These general observations, which I drew from the "standing start" tests, are also borne out by the results of the "converged" runs. But a close look at the individual numbers will leave you wondering about consistency.
Some of this may be due to the randomness hidden in the cloud. While the companies make it seem like you're renting a real machine that sits in a box in some secret, undisclosed bunker, the reality is that you're probably getting assigned a thin slice of a box. You're sharing the machine, and that means the other users may or may not affect you. Or maybe it's the hypervisor that's behaving differently. It's hard to know. Your speed can change from minute to minute and from machine to machine, something that usually doesn't happen with the server boxes rolling off the assembly line.
So while there seem to be clear performance differences among the cloud machines, your results could vary. These patterns also emerged:
- Bigger, more expensive machines can be slower. You can pay more and get worse performance. The three Windows Azure machines started with one, two, and eight CPUs and cost 6, 12, and 48 cents per hour, but the more expensive they were, the slower they ran the Avrora test. The same pattern appeared with Google's one CPU and two CPU machines.
- Sometimes bigger pays off. The same Windows Azure machines that ran the Avrora jobs slower sped through the Eclipse benchmark. On the first runs, the eight-CPU machine was more than twice as fast as the one-CPU machine.
- Comparisons can be troublesome. The results table has some holes produced when a particular test failed, some of which are easy to explain. The Windows Azure machines didn't have the right codec for the Batik tests. It didn't come installed with the default version of Java. I probably could have fixed it with a bit of work, but the machines from Amazon and Google didn't need it. (Note: Because Azure balked at the Batik test, the comparative times and costs cited above omit the Batik results for Amazon and Google.)
- Other failures seemed odd. The Tradesoap routine would generate an exception occasionally. This was probably caused by some network failure deep in the OS layer. Or maybe it was something else. The same test would run successfully in different circumstances.
- Adding more CPUs often isn't worth the cost. While Windows Azure's eight-CPU machine was often dramatically faster than its one-CPU machine, it was rarely ever eight times faster — disappointing given that it costs eight times as much. This was even true on the tests that are able to recognize the multiple CPUs and set up multiple threads. In most of the tests the eight CPU machine was just two to four times faster. The one test that stood out was the Sunflow raytracing test, which was able to use all of the compute power given to it.
- The CPU numbers don't always tell the story. While the companies usually double the price when you get a machine with two CPUs and multiply by eight when you get eight CPUs, you can often save money if you don't increase the RAM too. But if you do, don't expect performance to still double. The Google two-CPU machine in these tests was a so-called "highcpu" machine with less RAM than the standard machine. It was often slower than the one-CPU machine.

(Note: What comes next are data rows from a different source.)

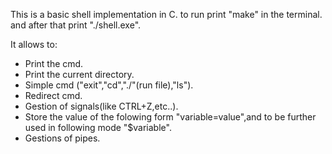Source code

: This is a basic shell implementation in C.
to run print "make" in the terminal.
and after that print "./shell.exe".

It allows to:
- Print the cmd.
- Print the current directory.
- Simple cmd ("exit","cd","./"(run file),"ls").
- Redirect cmd.
- Gestion of signals(like CTRL+Z,etc..).
- Store the value of the folowing form "variable=value",and to be further used in following mode "$variable".
- Gestions of pipes.
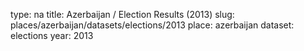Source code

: type: na
title: Azerbaijan / Election Results (2013)
slug: places/azerbaijan/datasets/elections/2013
place: azerbaijan
dataset: elections
year: 2013
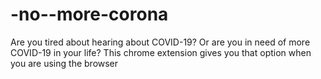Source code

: # -no--more-corona
Are you tired about hearing about COVID-19? Or are you in need of more COVID-19 in your life? This chrome extension gives you that option when you are using the browser
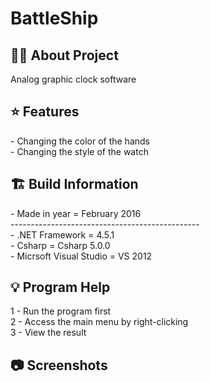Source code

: # BattleShip

<h2> 👨‍💻 About Project</h2>
Analog graphic clock software<br />

<h2> ⭐ Features</h2>
- Changing the color of the hands<br />
- Changing the style of the watch <br />

<h2> 🏗 Build Information</h2>
- Made in year = February 2016 <br />
----------------------------------------------- <br />
- .NET Framework =  4.5.1 <br />
- Csharp = Csharp 5.0.0 <br />
- Micrsoft Visual Studio = VS 2012 <br />

<h2> 💡 Program Help</h2>
1 - Run the program first<br />
2 - Access the main menu by right-clicking<br />
3 - View the result

<h2>📷 Screenshots</h2>
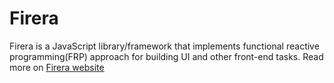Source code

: # Firera
Firera is a JavaScript library/framework that implements functional reactive programming(FRP) approach for building UI and other front-end tasks.
Read more on <a href="//firera.info">Firera website</a>
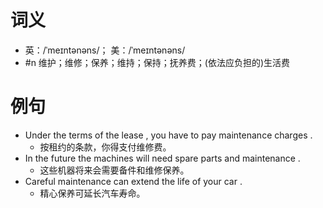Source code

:# 词义
- 英：/ˈmeɪntənəns/； 美：/ˈmeɪntənəns/
- #n 维护；维修；保养；维持；保持；抚养费；(依法应负担的)生活费
# 例句
- Under the terms of the lease , you have to pay maintenance charges .
	- 按租约的条款，你得支付维修费。
- In the future the machines will need spare parts and maintenance .
	- 这些机器将来会需要备件和维修保养。
- Careful maintenance can extend the life of your car .
	- 精心保养可延长汽车寿命。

When it was faster, it was often only about 30 percent faster.
- Thread count can also be misleading. While the performance of the Windows Azure machines on the Sunflow benchmark track the number of threads, the same can't be said for the Amazon and Google machines. Amazon's two-CPU instance often went more than twice as fast as the one-CPU machine. On one test, it was almost three times faster. Google's two-CPU machine, on the other hand, went only 20 to 25 percent faster on Sunflow.
- The pricing table can be a good indicator of performance. Google's n1-highcpu-2 machine is about 30 percent more expensive than the n1-standard-1 machine even though it offers twice as much theoretical CPU power. Google probably used performance benchmarks to come up with the prices.
- Burst effects can distort behavior. Some of the cloud machines will speed up for short "bursts." This is sort of a free gift of the extra cycles lying around. If the cloud providers can offer you a temporary speed up, they often do. But beware that the gift will appear and disappear in odd ways. Thus, some of these results may be faster because the machine was bursting.
- The bursting behavior varies. On the Amazon and Google machines, the Eclipse benchmark would speed up by a factor of more than three when using the "converge" option of the benchmark. Windows Azure's eight-CPU machine, on the other hand, wouldn't even double.